> _What needs to be done_
Reproduce the stretch from the line containing "pose: elev=189.3 azim=241.6" through the end of the records, both ends included, and leave out the pictures. Multiply only the answer dot coordinates by 1.1 and round them to whole numbers, with halves rounded up, keeping every other line and number unchanged.

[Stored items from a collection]

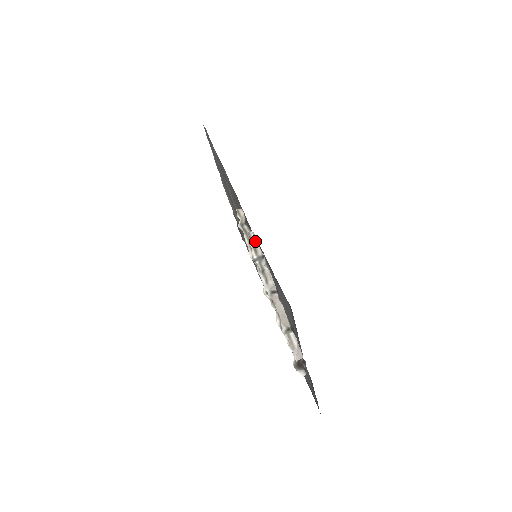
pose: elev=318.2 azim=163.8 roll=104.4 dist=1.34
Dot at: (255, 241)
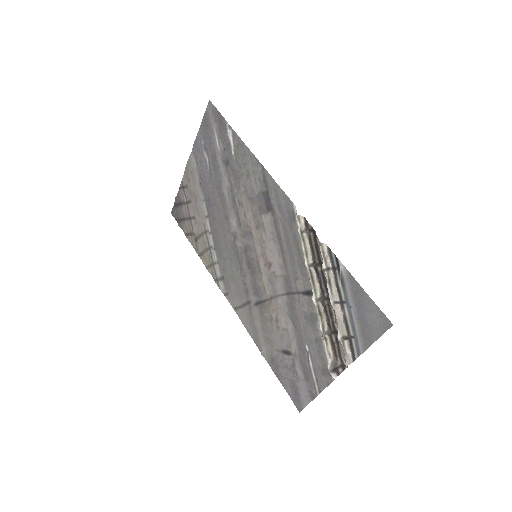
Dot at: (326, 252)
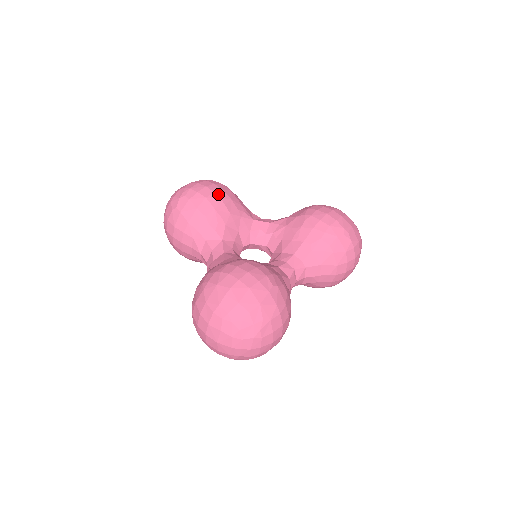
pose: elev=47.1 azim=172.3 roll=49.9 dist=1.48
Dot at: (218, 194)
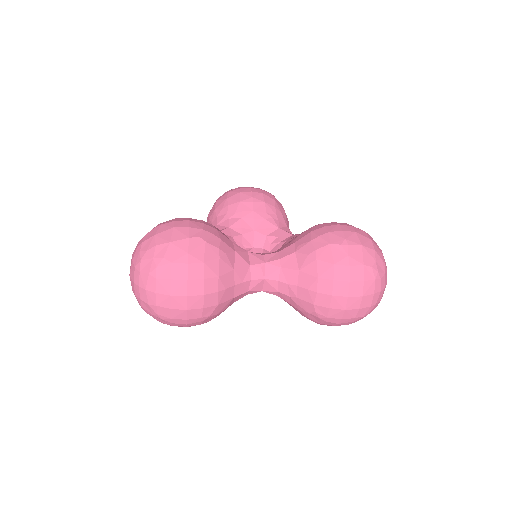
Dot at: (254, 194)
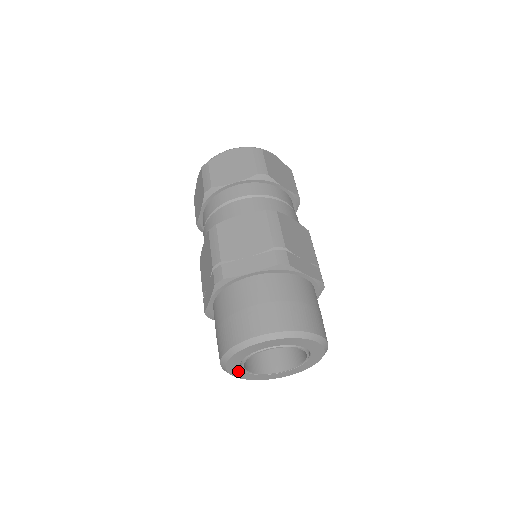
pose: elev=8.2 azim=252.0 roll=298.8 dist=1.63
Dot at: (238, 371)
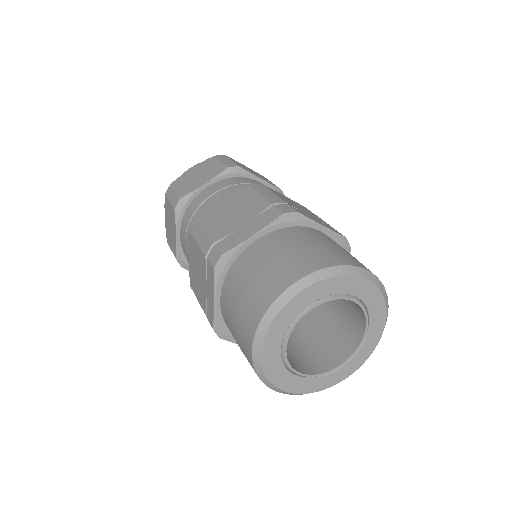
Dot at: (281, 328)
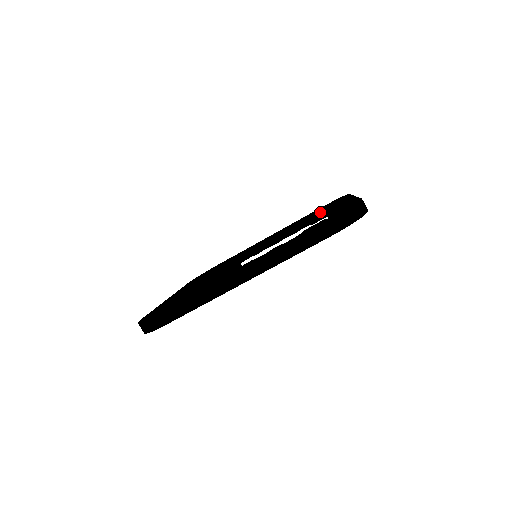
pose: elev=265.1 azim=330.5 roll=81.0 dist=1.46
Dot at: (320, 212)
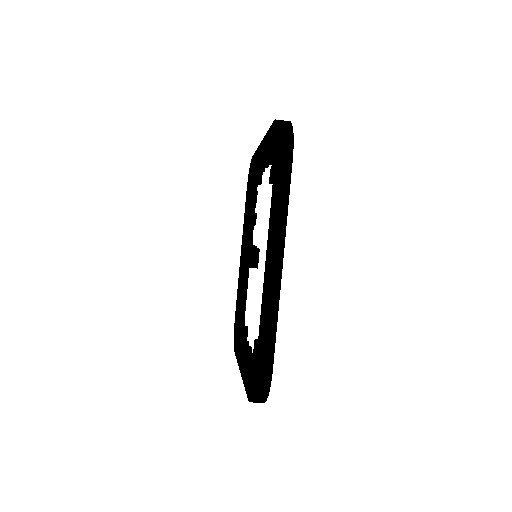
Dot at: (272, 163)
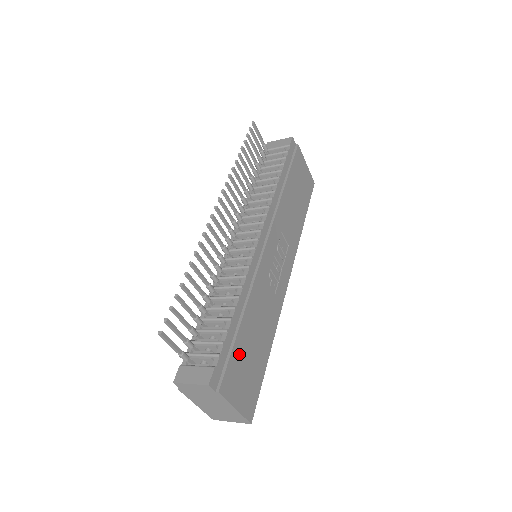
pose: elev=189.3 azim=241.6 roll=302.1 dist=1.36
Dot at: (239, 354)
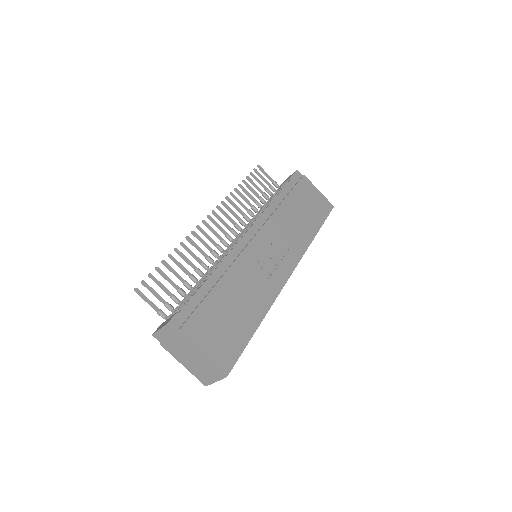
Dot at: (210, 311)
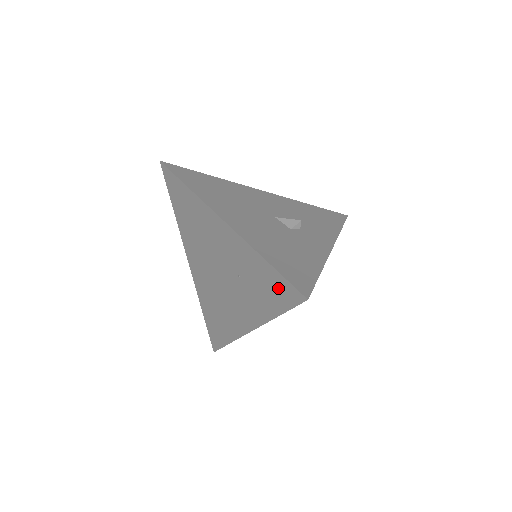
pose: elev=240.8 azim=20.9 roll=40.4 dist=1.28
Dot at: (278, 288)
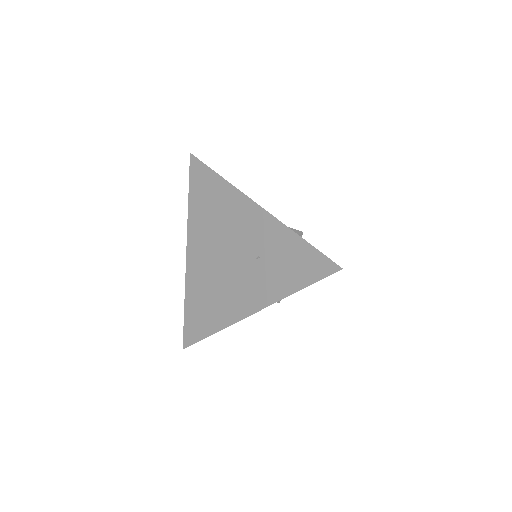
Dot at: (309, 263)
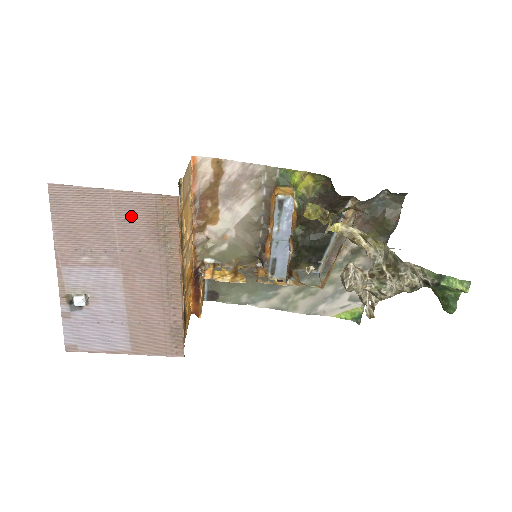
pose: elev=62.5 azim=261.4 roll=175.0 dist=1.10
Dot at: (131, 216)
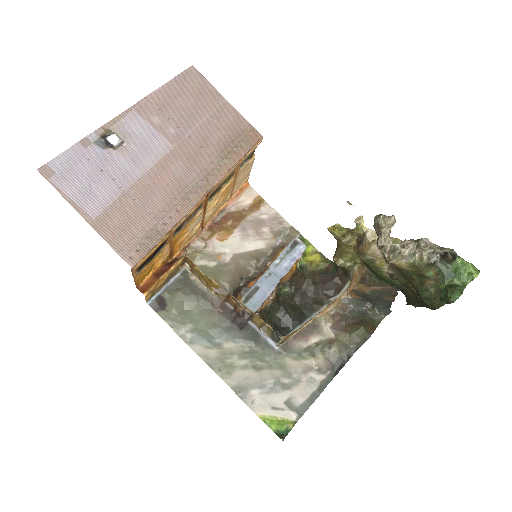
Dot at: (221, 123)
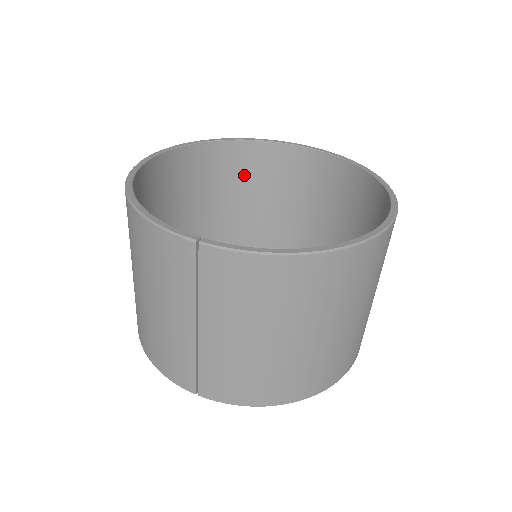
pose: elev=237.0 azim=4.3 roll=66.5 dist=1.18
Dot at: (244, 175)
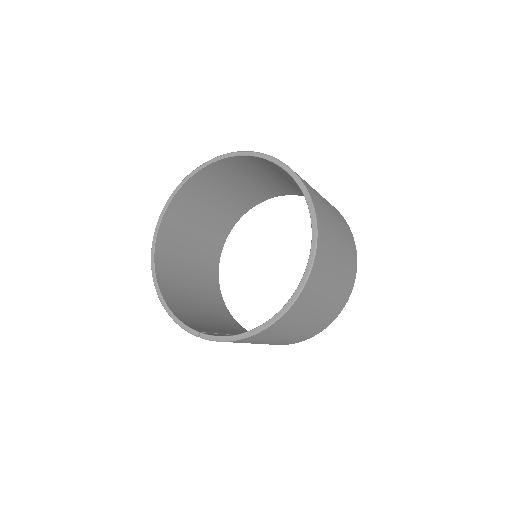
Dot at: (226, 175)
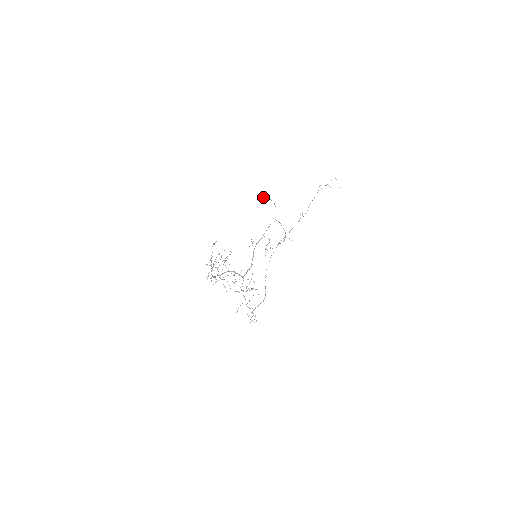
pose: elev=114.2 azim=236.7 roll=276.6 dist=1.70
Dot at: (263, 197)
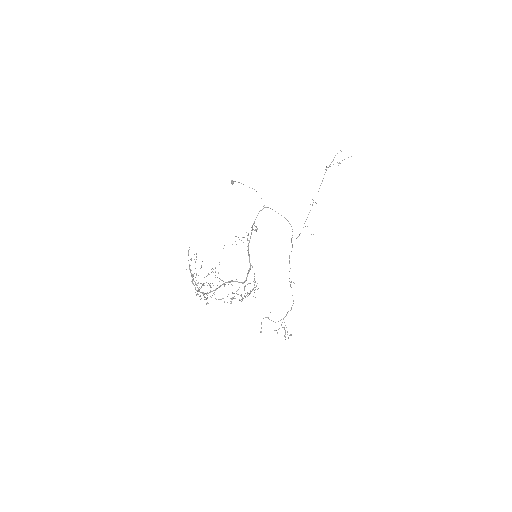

> _Finished task_
pose: elev=189.3 azim=241.6 roll=302.1 dist=1.36
Dot at: (239, 354)
Dot at: (231, 342)
pose: elev=240.8 azim=20.9 roll=40.4 dist=1.28
Dot at: (278, 288)
Dot at: (340, 289)
pose: elev=62.5 azim=261.4 roll=175.0 dist=1.10
Dot at: (131, 216)
Dot at: (243, 135)
pose: elev=237.0 azim=4.3 roll=66.5 dist=1.18
Dot at: (244, 175)
Dot at: (249, 193)
pose: elev=114.2 azim=236.7 roll=276.6 dist=1.70
Dot at: (263, 197)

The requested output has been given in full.